RWC Team Preview: Italy


Rugby World Cup Pedigree:

Italy’s debut in the Rugby World Cup started badly. Very badly. A 70-6 win by the eventual champions New Zealand is how it began. Since then it has had its highs and lows but has generally settled in the pool stages. Their form this year has been mixed as well: they managed to beat France for the first time in the Six Nations but still won the wooden spoon on points difference behind Scotland, and then lost in Edinburgh last weekend in a warm-up match. Italy does have quality players – the likes of Sergio Parisse and Martin Castrogiovanni are said by some to be world class, can they step up to the mark and make a bigger impact this year?

Track Record:

There’s one word that can describe the Italians in this event and that is consistent. They have played in every Rugby World Cup but failed to get out of the pool stages each time. In a tough pool where Australia and Ireland are favourites to reach the quarter finals, can they spring a shock and finally make it to the knock-out stages?

Best Rugby World Cup moment:

Despite having never made it out of the pool stages, there is still a fair share of action for Italians to be proud of over the past 24 years. One moment that does stand out is Italy’s loss to New Zealand at Welford Road in 1991. The two countries have a past in Rugby World Cups, with the All Blacks putting on more than 50 points against the Azzuri on four occasions. Italy showed New Zealand what they were made of in 1991 to restrict them to just 31 points while scoring 21 of their own. That determination from the side was so admirable, one of the rare occasions where a loss feels like a victory.
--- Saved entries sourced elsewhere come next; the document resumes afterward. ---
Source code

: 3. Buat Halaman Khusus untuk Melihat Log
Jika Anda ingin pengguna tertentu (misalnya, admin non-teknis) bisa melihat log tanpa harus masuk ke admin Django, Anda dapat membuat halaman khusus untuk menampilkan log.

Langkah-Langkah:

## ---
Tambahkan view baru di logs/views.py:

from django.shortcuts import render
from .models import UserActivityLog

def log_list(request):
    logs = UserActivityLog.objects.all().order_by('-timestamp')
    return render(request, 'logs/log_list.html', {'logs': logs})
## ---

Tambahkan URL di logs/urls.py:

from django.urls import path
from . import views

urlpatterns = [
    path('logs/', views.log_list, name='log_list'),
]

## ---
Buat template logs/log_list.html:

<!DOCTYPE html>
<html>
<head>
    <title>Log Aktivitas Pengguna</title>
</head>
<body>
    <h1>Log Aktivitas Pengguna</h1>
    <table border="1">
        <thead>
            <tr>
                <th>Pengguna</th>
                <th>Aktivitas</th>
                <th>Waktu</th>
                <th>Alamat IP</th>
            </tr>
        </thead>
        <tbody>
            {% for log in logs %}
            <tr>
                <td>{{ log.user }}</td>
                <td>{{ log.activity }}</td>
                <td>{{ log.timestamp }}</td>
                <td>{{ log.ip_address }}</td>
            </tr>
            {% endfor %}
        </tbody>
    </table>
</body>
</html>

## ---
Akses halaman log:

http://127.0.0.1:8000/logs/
Biggest Rugby World Cup win: 31-5 v Portugal (September 17, 2007)
Biggest Rugby World Cup defeat: 101-3 v New Zealand (October 14, 1999)

Key player:

One focal point about any Italy side is the scrum, and at the heart of it is the tighthead prop Martin Castrogiovanni. In combination with Salvatore Perugini and Leonardo Ghiraldini, Italy have a front row full of power and experience. Castro is a presence in all areas of the game: not only has he tormented opposition props both for Leicester and for Italy but he is handy in the loose, a good ball carrier and effective in the rucks.

One to watch:

There is a battle between the scrum halves for Italy, with both Fabio Semenzato and Edoardo Gori putting in impressive displays in the number 9 shirt. Semenzato is currently the man in possession of the starting jersey; he was one of the stand out players for Italy during the Six Nations and also in their warm-up match against Scotland. Gori impressed during last year’s autumn internationals but was more often relegated to the bench during the Six Nations. Both have what you want from a scrum half and this battle for the first choice spot is set to continue throughout the World Cup: a good selection headache for Nick Mallett.

Rugby World Cup Fixtures:

v Australia (September 11, 04:30)

v Russia (September 20, 08:30)

v USA (September 27, 07:30)

v Ireland (October 2, 08:30)

Key Clash:

Having lost by just two points to them earlier in the year in the Six Nations, Italy know they have what it takes to beat Ireland, and if they can do it in the last pool match of the World Cup then they could find themselves in the knock-out stages for the first time.

Odds: At 1000/1 Italy are equal with the likes of Canada and Romania, but they could spring a surprise.

Italy coach Nick Mallett says:

“Trying to make Italy competitive and hopefully successful is as big a challenge as I’ve ever had as coach.”


As improved as Italy have been over the past couple of years, I just think that Australia and Ireland are too strong to allow them to progress to the latter stages of the World Cup.

Position: I think they’ll come third in their pool.